This mode is time dependent and divides the frequency into communication slots of equal slices, 13.3 ms for VDL mode 4 and 26.6 ms for AIS. All users are synchronized to the same time base and broadcast changes to their intended slot usage four minutes in advance. This allows time slots to be allocated in advance and allows for the movement of vessels and aircraft into and out of a VDL mode 4/AIS region without disrupting traffic tracking. It also minimizes slot collisions, garbled transmissions, and time gaps over the frequency.

100,000+ hr experience

The civil aviation standard is called VDL mode 4, and the civil maritime standard is called AIS. VDL Mode 4/AIS has been in development since 1992 and has been used by commercial aircraft (over 100,000 hr of flight time) and ships, with installations in countries such as Botswana, Denmark, France, Germany, Greenland, Iceland, Italy, Lithuania, Malaysia, Russia, and Sweden.

The system has several advantages over previous aviation data link modes including:

  • Automatic dependent surveillance broadcast
  • Support for data-link applications in remote areas, including time critical links
  • Growth capacity through adding more 25 kHz channels
  • High spectrum efficiency with robustness, redundancy, and long range.

For maritime operations, AIS was standardized internationally at 9.6 thousand bits per second (kbps). For aviation, a similar VDL mode 4 standard was set at a higher rate of 19.2 kbps. In mid-2002, AIS became the mandatory carriage requirement for Solas vessels above 300 GRT for maritime applications and is an added benefit to the system because it allows all vessels to be kept under surveillance.

Data transmitted by the system is far superior to radar, C.N.S. says. Typical data communicated includes craft identity, latitude, longitude, speed, true track, barometric/geographic altitude (for planes), vertical speed (for planes), turn indication, navigation figure of merit, call sign, and aircraft trajectory. The system offers additional benefits over radar including:

  • Lower cost
  • All users receive broadcast data
  • Unique identity for vessels/planes.

One of the system's key pluses is that voice communication can be kept to a minimum while maintaining an information stream to the unit with the data link. The system is weather tolerant and provides greater position accuracy than earlier services. This creates a safer and wider operational envelope for ships and planes.
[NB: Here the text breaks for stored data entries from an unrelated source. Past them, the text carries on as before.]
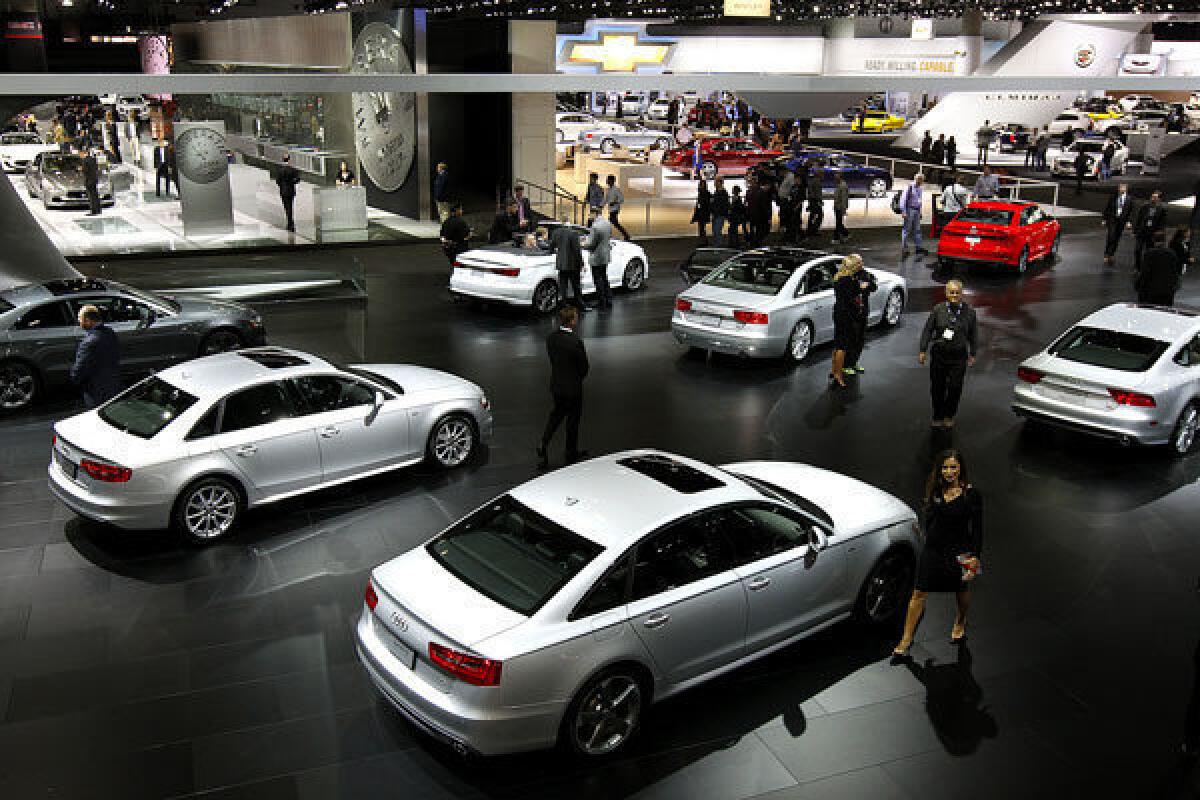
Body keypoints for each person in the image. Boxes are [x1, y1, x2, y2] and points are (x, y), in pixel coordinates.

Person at [892, 450, 984, 657]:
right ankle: (906, 638)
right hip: (933, 550)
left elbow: (977, 530)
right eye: (945, 467)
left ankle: (960, 620)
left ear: (961, 468)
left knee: (961, 589)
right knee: (918, 592)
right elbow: (932, 520)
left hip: (959, 551)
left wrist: (974, 560)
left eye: (953, 467)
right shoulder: (935, 490)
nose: (949, 472)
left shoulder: (972, 495)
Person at [918, 280, 979, 428]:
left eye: (957, 292)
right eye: (951, 292)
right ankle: (938, 415)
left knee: (955, 386)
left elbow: (973, 334)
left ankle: (949, 414)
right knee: (937, 387)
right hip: (939, 355)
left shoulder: (970, 312)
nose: (954, 295)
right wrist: (923, 350)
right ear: (946, 293)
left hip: (958, 357)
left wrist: (973, 353)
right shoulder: (938, 309)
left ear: (961, 294)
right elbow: (927, 330)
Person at [537, 305, 589, 469]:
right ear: (572, 321)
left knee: (556, 415)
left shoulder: (551, 338)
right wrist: (577, 377)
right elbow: (584, 367)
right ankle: (570, 452)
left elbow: (554, 361)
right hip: (573, 388)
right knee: (573, 421)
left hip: (557, 385)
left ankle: (543, 443)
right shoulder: (575, 342)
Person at [829, 254, 867, 389]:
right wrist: (860, 288)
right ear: (855, 266)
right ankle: (838, 375)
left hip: (838, 312)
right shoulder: (848, 281)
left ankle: (834, 371)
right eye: (860, 263)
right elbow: (852, 298)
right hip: (846, 314)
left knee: (838, 342)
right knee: (842, 346)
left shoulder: (838, 277)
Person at [70, 304, 120, 409]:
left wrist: (74, 379)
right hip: (113, 385)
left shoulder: (88, 343)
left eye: (80, 319)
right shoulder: (110, 333)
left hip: (95, 392)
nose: (79, 322)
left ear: (87, 320)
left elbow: (80, 370)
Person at [545, 216, 587, 310]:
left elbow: (551, 247)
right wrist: (581, 263)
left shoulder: (556, 232)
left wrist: (551, 252)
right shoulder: (573, 233)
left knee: (563, 286)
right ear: (569, 222)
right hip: (573, 265)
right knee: (576, 286)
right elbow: (577, 250)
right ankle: (580, 304)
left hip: (561, 264)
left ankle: (563, 305)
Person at [844, 263, 877, 374]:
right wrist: (858, 286)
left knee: (860, 338)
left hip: (863, 312)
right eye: (858, 263)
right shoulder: (847, 276)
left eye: (861, 263)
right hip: (851, 313)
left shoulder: (865, 274)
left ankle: (854, 362)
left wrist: (867, 284)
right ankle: (846, 364)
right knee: (851, 339)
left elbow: (874, 287)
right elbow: (846, 293)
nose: (860, 265)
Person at [1136, 231, 1183, 306]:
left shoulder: (1149, 254)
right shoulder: (1172, 254)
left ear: (1153, 240)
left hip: (1151, 291)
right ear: (1164, 240)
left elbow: (1145, 273)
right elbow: (1175, 272)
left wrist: (1139, 286)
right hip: (1167, 291)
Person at [582, 212, 613, 310]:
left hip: (597, 256)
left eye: (590, 214)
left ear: (594, 214)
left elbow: (591, 244)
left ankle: (601, 302)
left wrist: (582, 244)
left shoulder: (595, 226)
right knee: (604, 278)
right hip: (605, 255)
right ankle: (609, 300)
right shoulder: (607, 223)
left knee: (598, 280)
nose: (589, 217)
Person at [1134, 190, 1168, 271]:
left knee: (1149, 251)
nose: (1153, 199)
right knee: (1137, 250)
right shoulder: (1144, 207)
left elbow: (1163, 222)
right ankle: (1137, 266)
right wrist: (1135, 231)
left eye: (1155, 197)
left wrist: (1160, 232)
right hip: (1142, 231)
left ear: (1159, 199)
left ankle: (1146, 266)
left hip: (1152, 233)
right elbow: (1139, 219)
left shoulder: (1162, 209)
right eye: (1152, 197)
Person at [1102, 183, 1134, 265]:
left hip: (1121, 220)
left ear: (1126, 189)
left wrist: (1128, 222)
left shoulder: (1129, 199)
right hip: (1112, 219)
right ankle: (1106, 254)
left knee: (1117, 237)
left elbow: (1130, 212)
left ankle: (1112, 254)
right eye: (1120, 188)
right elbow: (1107, 208)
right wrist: (1104, 219)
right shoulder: (1113, 197)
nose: (1122, 189)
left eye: (1123, 188)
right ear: (1118, 189)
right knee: (1111, 236)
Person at [900, 174, 926, 256]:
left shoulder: (920, 189)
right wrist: (903, 211)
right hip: (909, 210)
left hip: (916, 211)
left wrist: (920, 211)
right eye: (920, 180)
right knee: (907, 229)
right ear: (916, 179)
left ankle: (918, 247)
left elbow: (919, 200)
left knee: (917, 229)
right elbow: (903, 199)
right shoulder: (910, 187)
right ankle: (905, 248)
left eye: (922, 180)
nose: (921, 182)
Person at [275, 154, 301, 232]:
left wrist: (282, 186)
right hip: (291, 191)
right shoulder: (293, 169)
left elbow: (277, 181)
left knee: (286, 206)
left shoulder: (280, 170)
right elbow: (297, 179)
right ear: (289, 160)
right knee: (290, 205)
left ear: (283, 160)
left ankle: (289, 221)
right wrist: (292, 183)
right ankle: (290, 221)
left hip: (283, 191)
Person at [602, 176, 629, 241]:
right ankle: (625, 234)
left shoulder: (616, 189)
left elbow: (621, 199)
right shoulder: (608, 189)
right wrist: (601, 205)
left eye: (608, 180)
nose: (607, 181)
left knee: (612, 221)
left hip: (615, 209)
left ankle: (625, 235)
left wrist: (614, 202)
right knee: (613, 222)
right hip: (611, 209)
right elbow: (606, 199)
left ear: (612, 181)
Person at [82, 147, 101, 216]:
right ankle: (98, 209)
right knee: (95, 195)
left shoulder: (85, 160)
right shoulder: (93, 160)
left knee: (91, 196)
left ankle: (93, 210)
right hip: (94, 179)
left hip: (89, 180)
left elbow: (85, 171)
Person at [710, 177, 729, 247]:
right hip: (716, 214)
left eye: (716, 182)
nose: (714, 183)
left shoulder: (723, 193)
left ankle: (718, 245)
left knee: (717, 231)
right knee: (715, 231)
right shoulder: (717, 192)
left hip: (719, 215)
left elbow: (724, 205)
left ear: (720, 183)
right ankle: (717, 245)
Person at [691, 180, 711, 245]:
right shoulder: (703, 193)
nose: (700, 186)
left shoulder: (704, 193)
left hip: (703, 214)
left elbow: (702, 205)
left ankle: (704, 242)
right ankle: (703, 241)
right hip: (702, 214)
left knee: (702, 228)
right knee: (701, 228)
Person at [832, 173, 850, 244]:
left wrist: (844, 208)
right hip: (837, 207)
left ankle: (836, 238)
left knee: (838, 223)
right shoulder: (839, 185)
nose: (835, 179)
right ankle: (845, 234)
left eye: (836, 177)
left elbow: (844, 198)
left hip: (840, 207)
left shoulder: (843, 186)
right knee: (839, 222)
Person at [806, 172, 824, 238]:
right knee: (820, 215)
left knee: (812, 215)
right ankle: (814, 230)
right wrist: (820, 201)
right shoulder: (817, 182)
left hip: (812, 201)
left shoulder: (811, 181)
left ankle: (810, 230)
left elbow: (810, 192)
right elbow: (818, 193)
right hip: (815, 201)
C.N.S. Systems provides modules for ground-, vessel-, and air-based service. Personal systems using hand-held personal organizers are also available. A ground station for surface surveillance requires three major components: an AIS radio sub-segment, a GNSS reference receiver, and a data management system. For aircraft management, a similar set of equipment is needed, but at a different certification level. The company also builds VHF transmitters and receivers, power supplies, and network interfaces to support VDL mode 4/AIS operations.